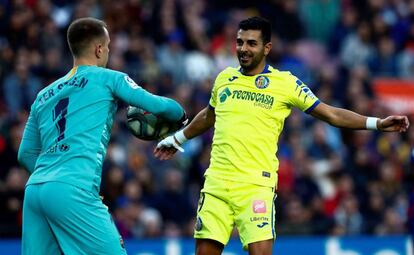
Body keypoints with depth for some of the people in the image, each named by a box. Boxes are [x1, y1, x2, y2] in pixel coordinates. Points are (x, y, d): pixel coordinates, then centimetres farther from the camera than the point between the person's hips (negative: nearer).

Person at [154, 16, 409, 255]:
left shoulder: (285, 83, 0)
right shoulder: (224, 78, 12)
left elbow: (331, 114, 4)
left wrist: (377, 123, -4)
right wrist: (177, 138, 43)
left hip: (255, 186, -4)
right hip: (216, 183, 4)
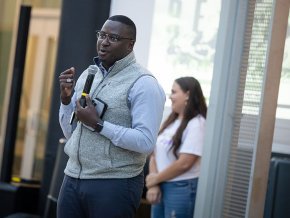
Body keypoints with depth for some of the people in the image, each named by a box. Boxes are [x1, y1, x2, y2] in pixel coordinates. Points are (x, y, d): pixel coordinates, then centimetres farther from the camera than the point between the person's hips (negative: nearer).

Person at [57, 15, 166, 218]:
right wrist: (66, 98, 1)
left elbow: (145, 142, -19)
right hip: (72, 179, 6)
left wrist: (97, 124, -20)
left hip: (115, 184, -6)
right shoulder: (87, 74, 12)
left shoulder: (143, 83, -10)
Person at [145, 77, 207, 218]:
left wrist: (156, 179, -8)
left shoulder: (196, 124, -12)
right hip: (161, 186, 8)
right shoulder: (170, 121, 13)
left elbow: (184, 163, -19)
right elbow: (155, 153, 9)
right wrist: (153, 185, -5)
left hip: (182, 189, -8)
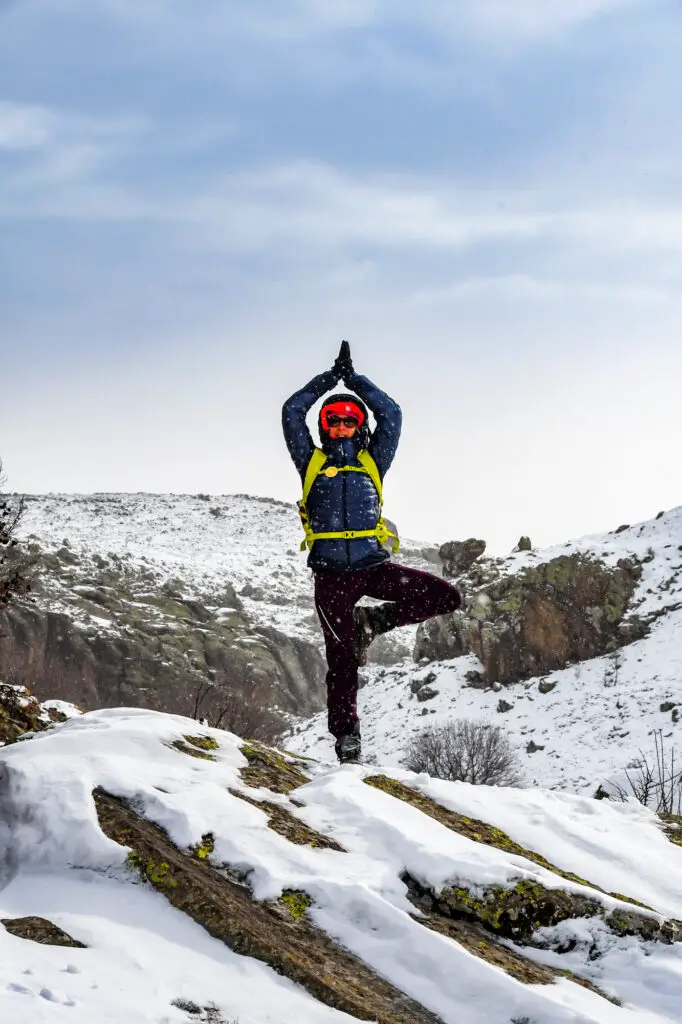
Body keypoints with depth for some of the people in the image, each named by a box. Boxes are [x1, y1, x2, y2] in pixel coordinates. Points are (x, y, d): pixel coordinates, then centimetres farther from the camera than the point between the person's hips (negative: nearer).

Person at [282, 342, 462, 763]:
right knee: (342, 659, -3)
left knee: (447, 597, -13)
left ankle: (373, 621, 4)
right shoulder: (312, 462, 12)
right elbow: (292, 413, 8)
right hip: (331, 573, -2)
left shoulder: (371, 462, 14)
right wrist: (331, 377, 11)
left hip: (375, 564, 2)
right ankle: (346, 737, 7)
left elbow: (391, 415, 11)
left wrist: (355, 379, 15)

————————

▶ [About this exercise]: Write the full listing out again with every line unchanged, but include no pictures.

▶ [Response below]:
Body keypoints with depth for some of the people in the image, each named by a box. Boxes are [x1, y1, x2, y2] in pixel coordinates. Points are (x, y, d): pixel coordinates, then centimetres farther from the camera than the point between the person's hips (negative: nearer).

Person at [154, 16, 409, 255]:
left shoulder: (285, 83, 0)
right shoulder: (224, 78, 12)
left elbow: (331, 114, 4)
left wrist: (377, 123, -4)
right wrist: (177, 138, 43)
left hip: (255, 186, -4)
right hip: (216, 183, 4)
Body keypoints with depth for some of the people in the image, each named by a box. Boxes are [x1, y1, x2, y2] in pixel coordinates. Points are (x, y, d): pixel coordinates, then centimetres farther from the camera than the point between the person's hips (negative: nearer).

Person at [57, 15, 166, 218]:
right wrist: (66, 98, 1)
left elbow: (145, 142, -19)
right hip: (72, 179, 6)
left wrist: (97, 124, -20)
left hip: (115, 184, -6)
right shoulder: (87, 74, 12)
left shoulder: (143, 83, -10)
Person at [145, 77, 207, 218]:
left wrist: (156, 179, -8)
left shoulder: (196, 124, -12)
right hip: (161, 186, 8)
right shoulder: (170, 121, 13)
left elbow: (184, 163, -19)
right elbow: (155, 153, 9)
right wrist: (153, 185, -5)
left hip: (182, 189, -8)
Body keypoints with depth for some of the people in the image, each named by a box. Boxes are [x1, y1, x2, y2] in pixel coordinates. Points are (x, y, d): pixel coordinates, then centimetres farther from the camera than the point between the person's hips (negative: nearer).

Person at [282, 342, 462, 763]:
right knee: (342, 659, -3)
left knee: (447, 597, -13)
left ankle: (373, 621, 4)
right shoulder: (312, 462, 12)
right elbow: (292, 413, 8)
right hip: (331, 573, -2)
left shoulder: (371, 462, 14)
right wrist: (331, 377, 11)
left hip: (375, 564, 2)
right ankle: (346, 737, 7)
left elbow: (391, 415, 11)
left wrist: (355, 379, 15)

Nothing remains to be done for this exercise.